Extracted text
Interview with Gareth Emery Photo by Gareth Emery

How’s your year going so far, are you pleased to have the album finished and almost on the shelves?
It’s been an amazing year, but also a tough one – I don’t think I’ve ever worked so hard in my life, as I’ve toured more than ever before but also made my album beginning to end in the first six months of the year. Between January and July I usually only had 2-3 days each week back home, so I really had to prioritize that time. That meant locking myself away in the studio for virtually every moment I had at home, with everything that I could do elsewhere being done on flights and in hotel rooms, whether it was downloading new music, answering emails, interviews, dealing with my bank or whatever.

It didn’t help that I was also buying a house at the same time. Now it’s all over, it actually feels quite bizarre. You know, the album’s finished, I’ve moved into my new place, and all of a sudden I have free time again. I’m not used to it.

Your debut artist album “Northern Lights“ is far from premature in your career, As an extremely in-demand remixer with many productions to your name, was it a conscious decision to write your album now and what role does it play to you as a turning point in your successful career.
I suppose it was, mainly because I like to do something different each year. I get bored quite easily, so if I find myself doing the same stuff two years in a row, I’ll lose interest. I just need new challenges I guess. In 2009, we set up my new Garuda record label, which is now going great, and also did really well with our Garuda club nights at Sankeys where we sold out with every event we did, plus I remixed the likes of Armin, Above & Beyond, etc. At the start of 2010, I had a few weeks off in January to contemplate the year ahead and ask myself whether I wanted to carry on doing the same stuff, or go and try something I hadn’t done before, and an artist album was the logical answer - although I wasn’t sure at the time if it was actually possible.

The hardest thing was people thinking I was having a lazy year doing nothing, as I didn’t want to announce I was working on an album until I knew I’d definitely manage to deliver it. So in May / June time, a lot of people were saying “what on earth has Emery been doing this year, maybe he can’t handle DJing so much because he hasn’t made a track for six months”. Then on one glorious day in July, I was able to say “I’ve been working on my album, it’s finished, and here’s a video of the first single” and it was a massive weight off my shoulders.

Is it fair to say that the “Gareth Emery Sound” is more of a collection of genres and styles than one in particular? Did you approach the album knowing there would be not only high expectations but also a possible stylistic judgment?
That’s definitely true. I’m not quite sure what the ‘GE sound’ is, but other people seem to be able to identify it quite well, despite the fact it spans a lot of genres and styles. The nice thing now is that most people who come and see me play know that it’s going to be quite varied, so they don’t come expecting a straight upset of one style only. I love meeting fans of mine who don’t really consider themselves trance fans. They like all sorts of music and might be seeing me one week, then Swedish House Mafia the next, then Loco Dice the week after. It’s proper open-mindedness, especially amongst the younger generation who’ve ignored the old genre divides and stupid rules that you can only be into one style. They just go and see who they like and it’s great. So yeah, there’s a lot of different styles on the album, but I don’t think this will surprise anyone who knows a bit about me.

How to complete this task
Write the next part of the Gareth Emery interview, picking up after its final line. The records that follow can be left aside.

Supplied data
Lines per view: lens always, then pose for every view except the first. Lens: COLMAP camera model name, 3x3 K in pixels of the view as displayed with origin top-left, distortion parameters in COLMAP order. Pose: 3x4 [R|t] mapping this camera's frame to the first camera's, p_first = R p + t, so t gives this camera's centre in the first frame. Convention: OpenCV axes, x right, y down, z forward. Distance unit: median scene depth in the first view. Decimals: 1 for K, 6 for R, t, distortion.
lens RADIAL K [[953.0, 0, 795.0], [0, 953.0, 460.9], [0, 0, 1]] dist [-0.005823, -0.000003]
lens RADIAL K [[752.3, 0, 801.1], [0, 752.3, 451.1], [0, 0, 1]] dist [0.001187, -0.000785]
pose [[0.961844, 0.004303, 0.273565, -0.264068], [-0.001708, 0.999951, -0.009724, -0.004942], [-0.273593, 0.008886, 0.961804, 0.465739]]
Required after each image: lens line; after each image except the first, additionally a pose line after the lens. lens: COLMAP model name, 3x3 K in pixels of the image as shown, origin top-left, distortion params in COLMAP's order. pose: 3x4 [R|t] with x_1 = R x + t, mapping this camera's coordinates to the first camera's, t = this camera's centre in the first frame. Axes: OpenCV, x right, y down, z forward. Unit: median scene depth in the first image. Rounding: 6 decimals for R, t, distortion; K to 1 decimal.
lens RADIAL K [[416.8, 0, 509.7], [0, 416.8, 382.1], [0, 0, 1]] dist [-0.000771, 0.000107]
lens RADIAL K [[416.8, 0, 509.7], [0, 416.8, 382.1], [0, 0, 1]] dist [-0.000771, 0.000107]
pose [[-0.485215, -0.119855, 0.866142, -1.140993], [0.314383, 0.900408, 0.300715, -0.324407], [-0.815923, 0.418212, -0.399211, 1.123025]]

Output for this task
For anyone that doesn’t know Gareth Emery is there three words that can sum you up?
Perfectionist, musical, nice (mostly).

Your DJ sets always blur the boundaries between many electronic styles, covering Trance, Techno, and House, is there any other genres that you personally love and would include if possible? if so do we see a hint of these influences on the album?
In dance genres, I also really like jungle, particularly Sub Focus, John B type stuff, some good dubstep, and also I love downtempo electronic. Kruder & Dorfmeister, Thievery Corporation, Tosca, that sort of stuff. You won’t find these styles on the album though because that’s not what I do well. I could try and make a jungle or dubstep track, but it’s not my area of expertise and it’d most likely end up sounding like a distantly poor man’s version of the real thing, so I haven’t tried. I hate it when electronic artists include tracks on their albums in genres they don’t know much about to try and be diverse for the sake of it, because it almost never works. House, progressive, trance, and techno – that’s what I play, that’s what I know how to make, so that’s what’s on my album. If I felt I could make a track in other styles that were as well made and current as the guys doing it properly, then I would, or more likely, I’d rope one of them in for collaboration. That would be more likely.

Tell me a little about Gareth as a world-touring DJ and how you managed to end up as one of the youngest ever DJ to enter DJ Mag’s Top100 poll
2009 was the year it all happened really. I played over 100 gigs (over twice as many as the year before) including a lot of big festivals, but also started Garuda, the Garuda club nights, put in some high profile remixes, and also had some pretty big club tracks like Exposure and Metropolis, which you’re still hearing in people’s sets over a year on. It seemed like everything just exploded in that year, and all of a sudden for a lot of people I went from being someone who they’d heard of, but didn’t know a lot about, to a serious contender who they’d go out of their way to see. Entering DJ Mag’s top 10 at the age of 29 was still very unexpected though. I try not to take any poll to seriously – as they’re all popularity rather than talent contests – but it’s certainly nice when so many people vote for you.

How do you see trance evolving or is it at all? Is the scene any different to when you started?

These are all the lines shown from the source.